==== SOURCE RECORDS
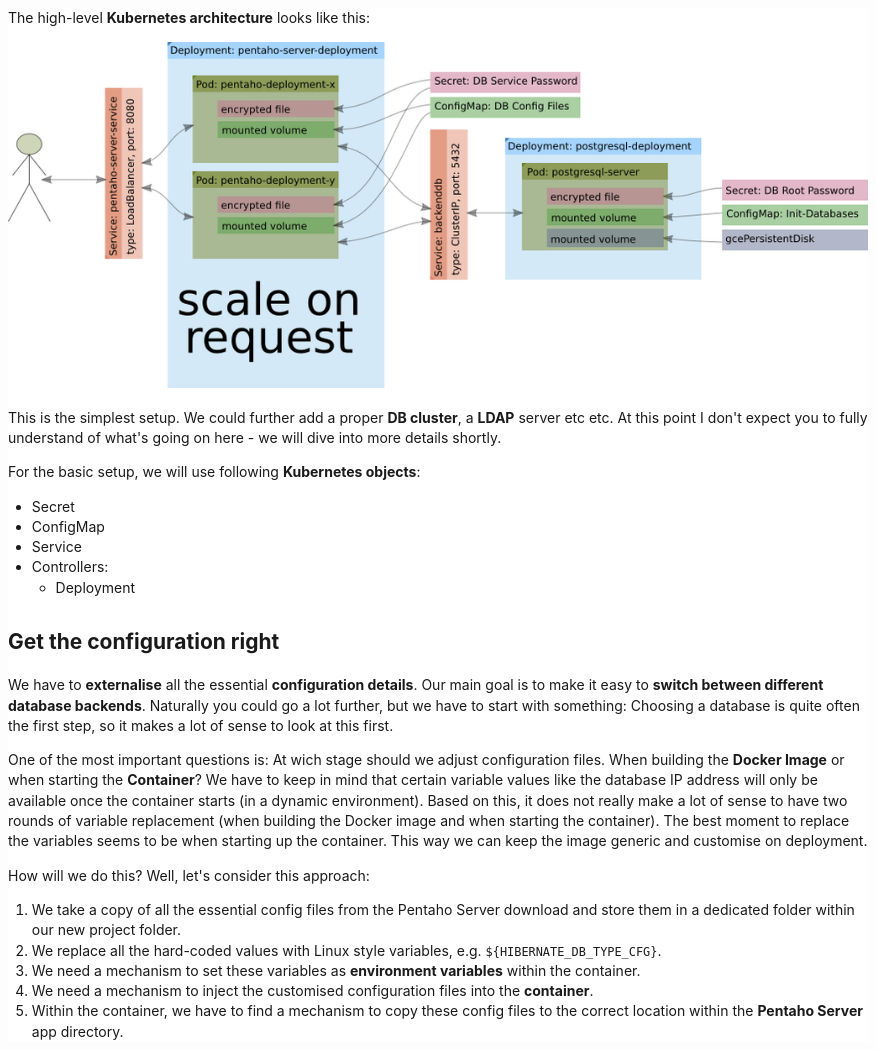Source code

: The high-level **Kubernetes architecture** looks like this:

![](/images/pentaho-server-kubernetes/kubernetes-pentaho-server-architecture.png)

This is the simplest setup. We could further add a proper **DB cluster**, a **LDAP** server etc etc. At this point I don't expect you to fully understand of what's going on here - we will dive into more details shortly.

For the basic setup, we will use following  **Kubernetes objects**:

- Secret
- ConfigMap
- Service
- Controllers:
  - Deployment

  
## Get the configuration right

We have to **externalise** all the essential **configuration details**. Our main goal is to make it easy to **switch between different database backends**. Naturally you could go a lot further, but we have to start with something: Choosing a database is quite often the first step, so it makes a lot of sense to look at this first.

One of the most important questions is: At wich stage should we adjust configuration files. When building the **Docker Image** or when starting the **Container**? We have to keep in mind that certain variable values like the database IP address will only be available once the container starts (in a dynamic environment). Based on this, it does not really make a lot of sense to have two rounds of variable replacement (when building the Docker image and when starting the container). The best moment to replace the variables seems to be when starting up the container. This way we can keep the image generic and customise on deployment.

How will we do this? Well, let's consider this approach:

1. We take a copy of all the essential config files from the Pentaho Server download and store them in a dedicated folder within our new project folder.
2. We replace all the hard-coded values with Linux style variables, e.g. `${HIBERNATE_DB_TYPE_CFG}`.
3. We need a mechanism to set these variables as **environment variables** within the container.
4. We need a mechanism to inject the customised configuration files into the **container**.
5. Within the container, we have to find a mechanism to copy these config files to the correct location within the **Pentaho Server** app directory.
========
WORK ITEM → Copy the entries above, starting at the beginning of the entries and ending at the line that contains "## Get the configuration right", including that line. Leave the pictures out of your copy.

OUTPUT FOR THIS EXERCISE →
Source code

: The high-level **Kubernetes architecture** looks like this:

![](/images/pentaho-server-kubernetes/kubernetes-pentaho-server-architecture.png)

This is the simplest setup. We could further add a proper **DB cluster**, a **LDAP** server etc etc. At this point I don't expect you to fully understand of what's going on here - we will dive into more details shortly.

For the basic setup, we will use following  **Kubernetes objects**:

- Secret
- ConfigMap
- Service
- Controllers:
  - Deployment

  
## Get the configuration right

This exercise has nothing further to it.